◆ **Provided material**:
------------------------------------------------------------

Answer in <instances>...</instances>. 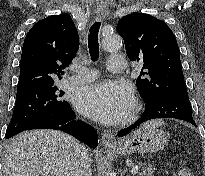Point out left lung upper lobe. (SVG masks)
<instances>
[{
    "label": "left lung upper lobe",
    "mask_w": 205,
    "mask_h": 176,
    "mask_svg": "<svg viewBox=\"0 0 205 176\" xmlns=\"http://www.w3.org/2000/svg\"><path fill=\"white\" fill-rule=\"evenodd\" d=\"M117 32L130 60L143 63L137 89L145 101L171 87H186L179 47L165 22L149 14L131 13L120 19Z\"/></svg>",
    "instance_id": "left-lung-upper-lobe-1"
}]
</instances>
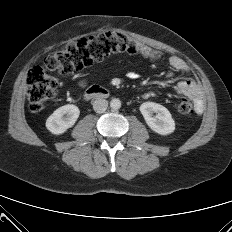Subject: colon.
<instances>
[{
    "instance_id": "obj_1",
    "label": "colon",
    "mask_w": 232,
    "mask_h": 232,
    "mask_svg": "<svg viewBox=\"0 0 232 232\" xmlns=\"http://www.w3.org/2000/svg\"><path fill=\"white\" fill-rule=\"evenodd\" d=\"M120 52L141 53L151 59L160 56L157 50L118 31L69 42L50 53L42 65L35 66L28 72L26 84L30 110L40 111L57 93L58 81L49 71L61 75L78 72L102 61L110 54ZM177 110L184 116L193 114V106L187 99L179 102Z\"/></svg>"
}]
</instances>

------------------------------------------------------------

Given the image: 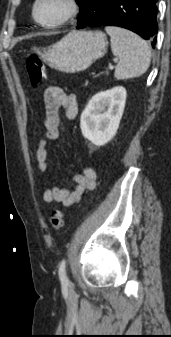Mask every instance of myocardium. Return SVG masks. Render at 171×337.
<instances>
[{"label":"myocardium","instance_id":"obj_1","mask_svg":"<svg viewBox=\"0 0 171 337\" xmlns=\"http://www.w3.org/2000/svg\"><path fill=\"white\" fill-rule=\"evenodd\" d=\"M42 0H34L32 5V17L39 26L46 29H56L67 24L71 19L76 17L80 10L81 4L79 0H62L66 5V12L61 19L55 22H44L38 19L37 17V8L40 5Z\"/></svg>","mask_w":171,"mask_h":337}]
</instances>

------------------------------------------------------------

◆ **To be done**:
List every line above that contains the string "viewBox", copying each one in full.

◆ **Output for this task**:
    "mask_svg": "<svg viewBox=\"0 0 205 176\" xmlns=\"http://www.w3.org/2000/svg\"><path fill=\"white\" fill-rule=\"evenodd\" d=\"M117 32L130 60L143 63L137 89L145 101L171 87H186L179 47L165 22L149 14L131 13L120 19Z\"/></svg>",
    "mask_svg": "<svg viewBox=\"0 0 232 232\" xmlns=\"http://www.w3.org/2000/svg\"><path fill=\"white\" fill-rule=\"evenodd\" d=\"M120 52L141 53L151 59L160 56L157 50L118 31L69 42L50 53L42 65L35 66L28 72L26 84L30 110L40 111L57 93L58 81L49 71L61 75L78 72L102 61L110 54ZM177 110L184 116L193 114V106L187 99L179 102Z\"/></svg>"
[{"label":"myocardium","instance_id":"obj_1","mask_svg":"<svg viewBox=\"0 0 171 337\" xmlns=\"http://www.w3.org/2000/svg\"><path fill=\"white\" fill-rule=\"evenodd\" d=\"M42 0H34L32 5V17L39 26L46 29H56L67 24L71 19L76 17L80 10L81 4L79 0H62L66 5V12L61 19L55 22H44L38 19L37 17V8L40 5Z\"/></svg>","mask_w":171,"mask_h":337}]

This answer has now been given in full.